───── Material to process ─────

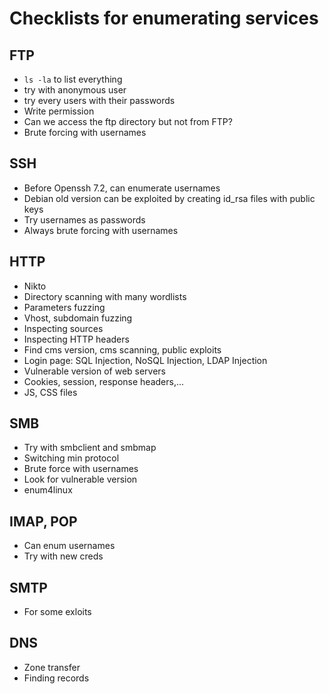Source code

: # Checklists for enumerating services

## FTP
- `ls -la` to list everything
- try with anonymous user
- try every users with their passwords
- Write permission
- Can we access the ftp directory but not from FTP?
- Brute forcing with usernames

## SSH
- Before Openssh 7.2, can enumerate usernames
- Debian old version can be exploited by creating id_rsa files with public keys
- Try usernames as passwords
- Always brute forcing with usernames

## HTTP
- Nikto
- Directory scanning with many wordlists
- Parameters fuzzing
- Vhost, subdomain fuzzing
- Inspecting sources
- Inspecting HTTP headers
- Find cms version, cms scanning, public exploits
- Login page: SQL Injection, NoSQL Injection, LDAP Injection
- Vulnerable version of web servers
- Cookies, session, response headers,...
- JS, CSS files

## SMB
- Try with smbclient and smbmap
- Switching min protocol
- Brute force with usernames
- Look for vulnerable version
- enum4linux

## IMAP, POP
- Can enum usernames
- Try with new creds 

## SMTP
- For some exloits

## DNS
- Zone transfer
- Finding records
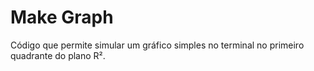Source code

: # Make Graph

Código que permite simular um gráfico simples no terminal no primeiro quadrante do plano R².
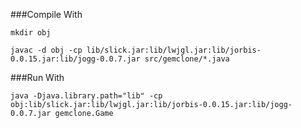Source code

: ###Compile With

`mkdir obj`

`javac -d obj -cp lib/slick.jar:lib/lwjgl.jar:lib/jorbis-0.0.15.jar:lib/jogg-0.0.7.jar src/gemclone/*.java`

###Run With

`java -Djava.library.path="lib" -cp obj:lib/slick.jar:lib/lwjgl.jar:lib/jorbis-0.0.15.jar:lib/jogg-0.0.7.jar gemclone.Game`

─────

**Exercise directions:** Rewrite all the data above as a Markdown table, one row per nonblank line, with the columns "No." for the row number and "Text" for the line, and leave out the pictures.

**Result of this exercise:**
| No. | Text |
|---|---|
| 1 | Source code |
| 2 | : # Checklists for enumerating services |
| 3 | ## FTP |
| 4 | - `ls -la` to list everything |
| 5 | - try with anonymous user |
| 6 | - try every users with their passwords |
| 7 | - Write permission |
| 8 | - Can we access the ftp directory but not from FTP? |
| 9 | - Brute forcing with usernames |
| 10 | ## SSH |
| 11 | - Before Openssh 7.2, can enumerate usernames |
| 12 | - Debian old version can be exploited by creating id_rsa files with public keys |
| 13 | - Try usernames as passwords |
| 14 | - Always brute forcing with usernames |
| 15 | ## HTTP |
| 16 | - Nikto |
| 17 | - Directory scanning with many wordlists |
| 18 | - Parameters fuzzing |
| 19 | - Vhost, subdomain fuzzing |
| 20 | - Inspecting sources |
| 21 | - Inspecting HTTP headers |
| 22 | - Find cms version, cms scanning, public exploits |
| 23 | - Login page: SQL Injection, NoSQL Injection, LDAP Injection |
| 24 | - Vulnerable version of web servers |
| 25 | - Cookies, session, response headers,... |
| 26 | - JS, CSS files |
| 27 | ## SMB |
| 28 | - Try with smbclient and smbmap |
| 29 | - Switching min protocol |
| 30 | - Brute force with usernames |
| 31 | - Look for vulnerable version |
| 32 | - enum4linux |
| 33 | ## IMAP, POP |
| 34 | - Can enum usernames |
| 35 | - Try with new creds  |
| 36 | ## SMTP |
| 37 | - For some exloits |
| 38 | ## DNS |
| 39 | - Zone transfer |
| 40 | - Finding records |
| 41 | Source code |
| 42 | : # Make Graph |
| 43 | Código que permite simular um gráfico simples no terminal no primeiro quadrante do plano R². |
| 44 | Source code |
| 45 | : ###Compile With |
| 46 | `mkdir obj` |
| 47 | `javac -d obj -cp lib/slick.jar:lib/lwjgl.jar:lib/jorbis-0.0.15.jar:lib/jogg-0.0.7.jar src/gemclone/*.java` |
| 48 | ###Run With |
| 49 | `java -Djava.library.path="lib" -cp obj:lib/slick.jar:lib/lwjgl.jar:lib/jorbis-0.0.15.jar:lib/jogg-0.0.7.jar gemclone.Game` |